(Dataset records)
● ● ● ● ●

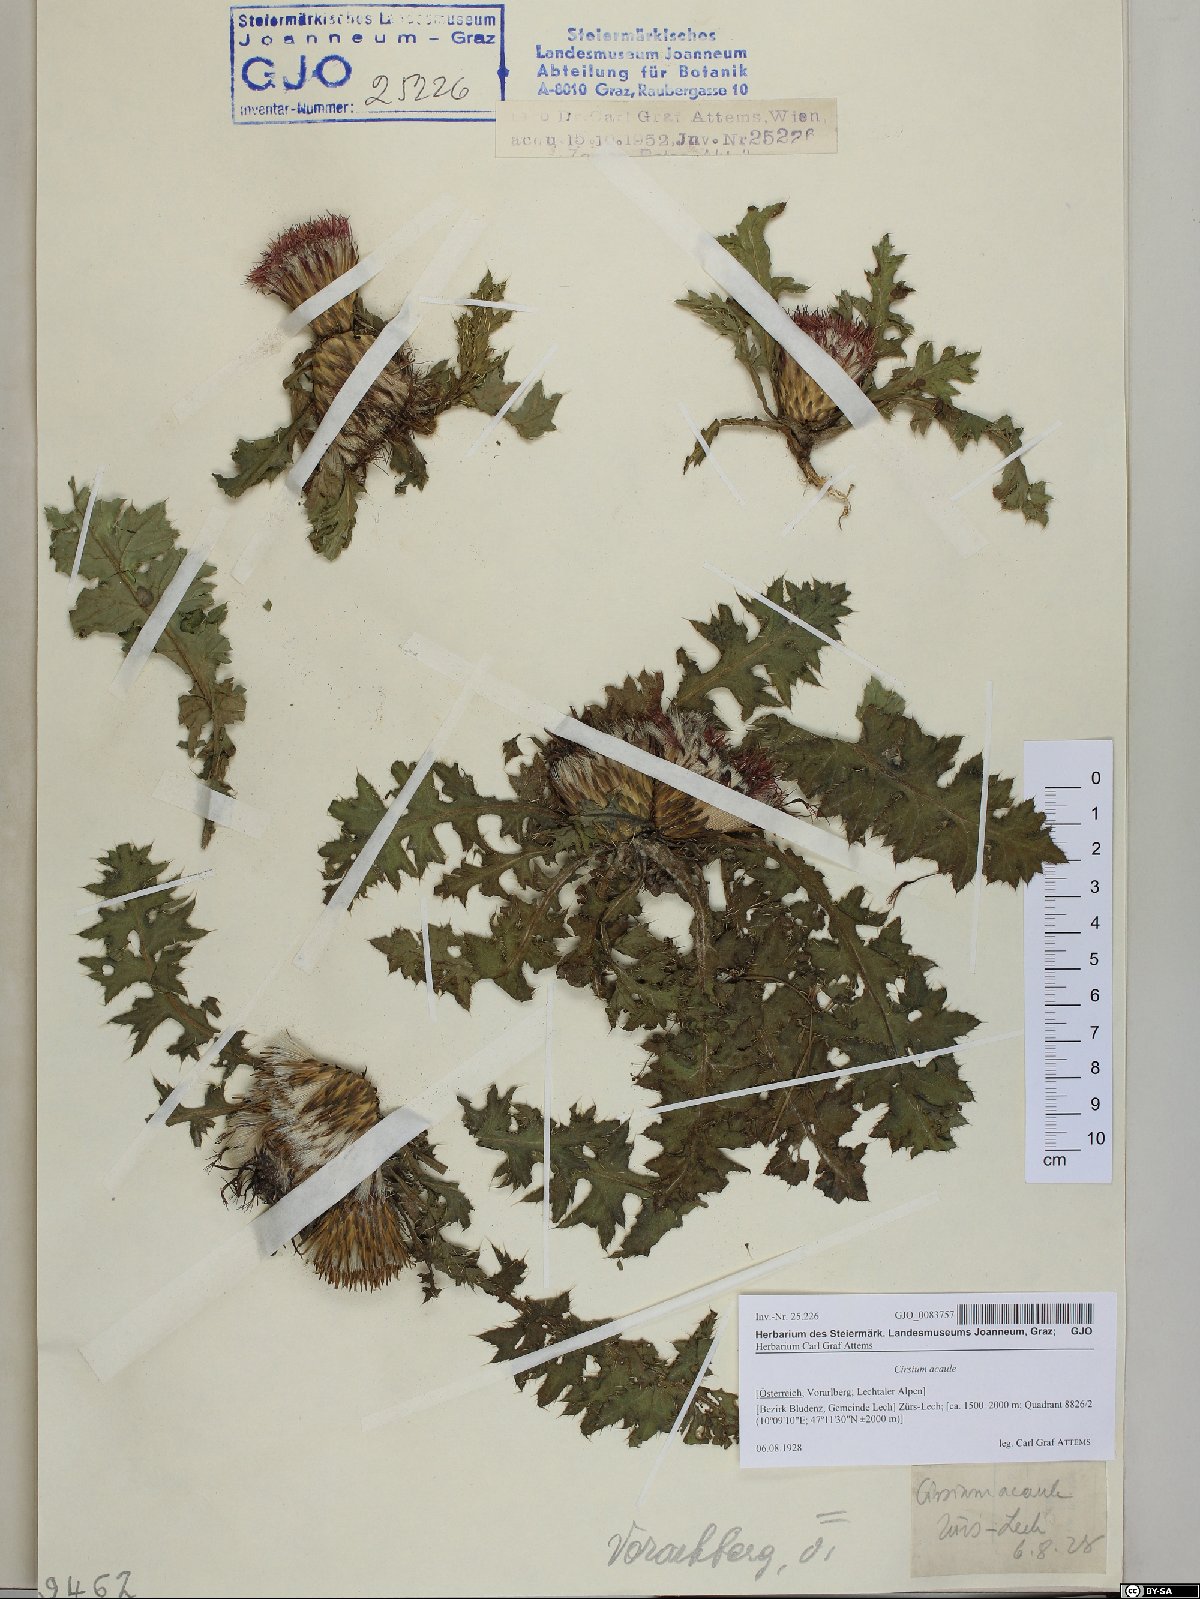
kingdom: Plantae
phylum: Tracheophyta
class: Magnoliopsida
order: Asterales
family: Asteraceae
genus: Cirsium
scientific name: Cirsium acaulon
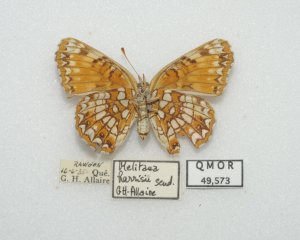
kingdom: Animalia
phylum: Arthropoda
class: Insecta
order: Lepidoptera
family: Nymphalidae
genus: Chlosyne
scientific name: Chlosyne harrisii
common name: Harris's Checkerspot
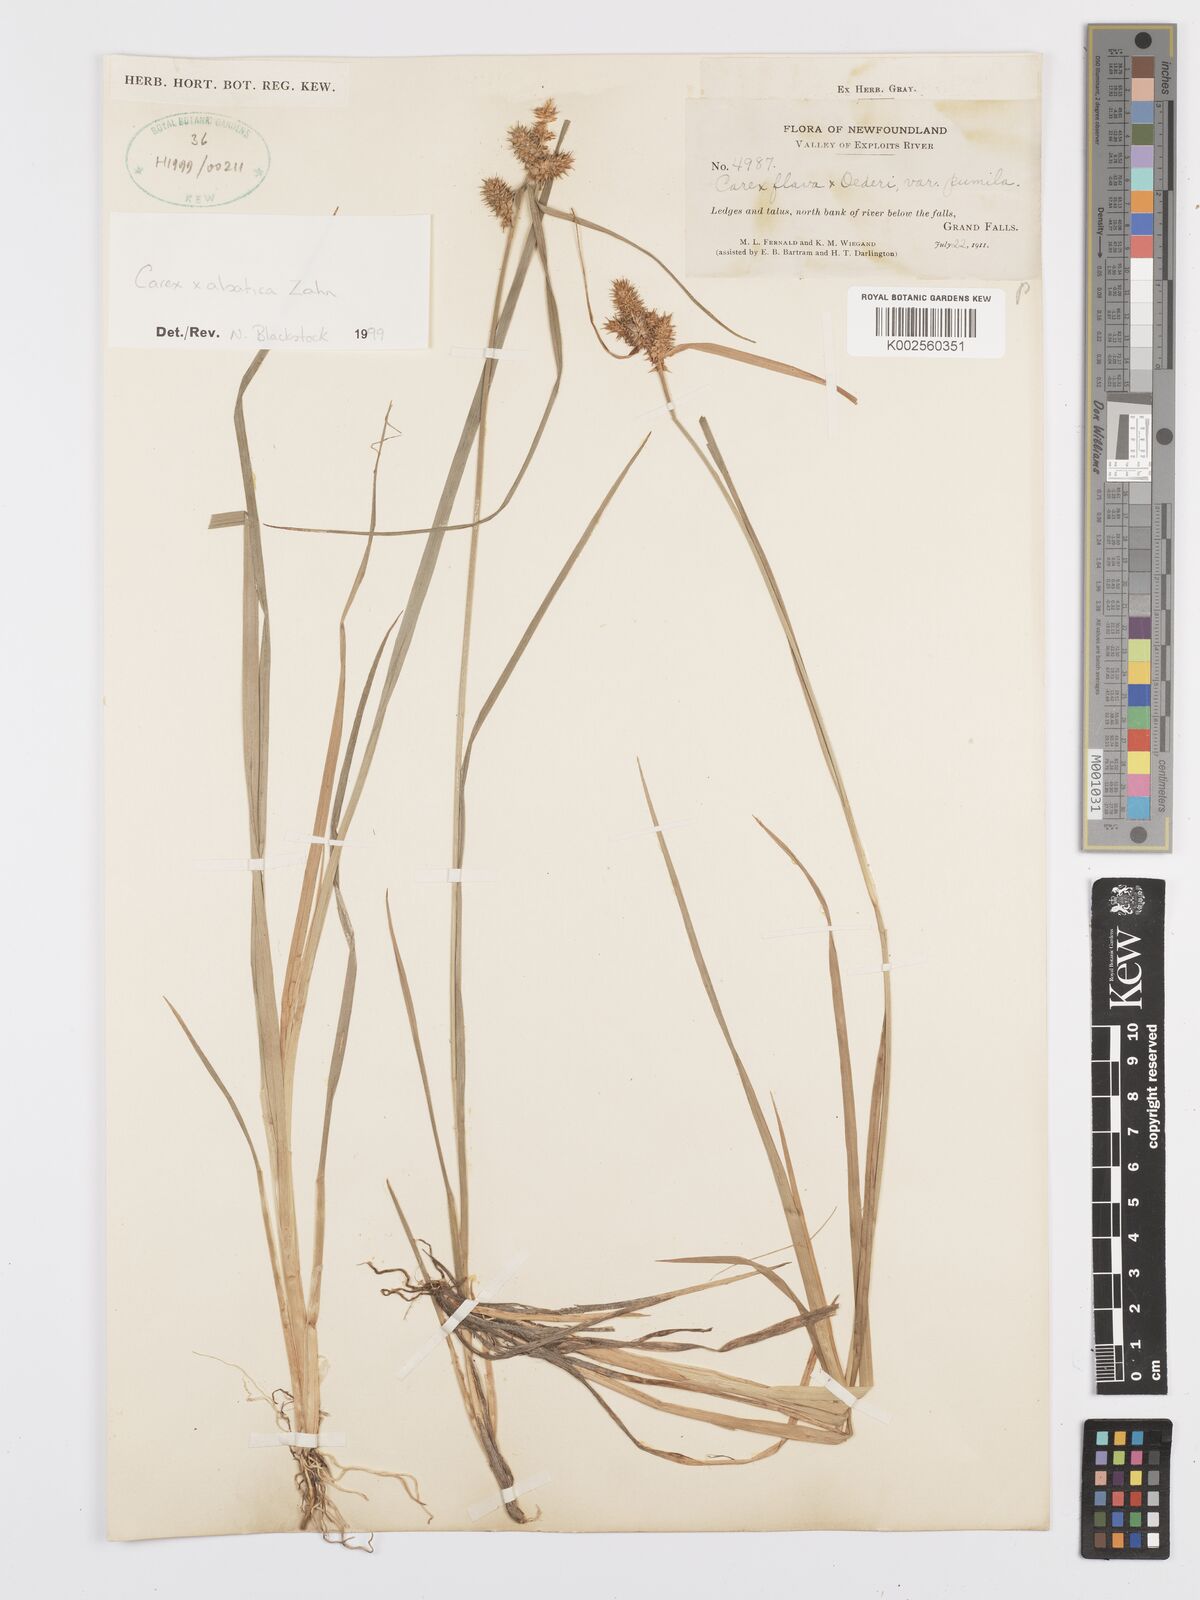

● ● ● ● ●

**WHAT TO WORK ON**
Switch every occurrence of "scientific name" in the items to "binomial name" and reproduce all the lines with nothing else changed. Leave the pictures out of the answer.

**THE ANSWER**
kingdom: Plantae
phylum: Tracheophyta
class: Magnoliopsida
order: Asterales
family: Asteraceae
genus: Cirsium
binomial name: Cirsium acaulon
kingdom: Animalia
phylum: Arthropoda
class: Insecta
order: Lepidoptera
family: Nymphalidae
genus: Chlosyne
binomial name: Chlosyne harrisii
common name: Harris's Checkerspot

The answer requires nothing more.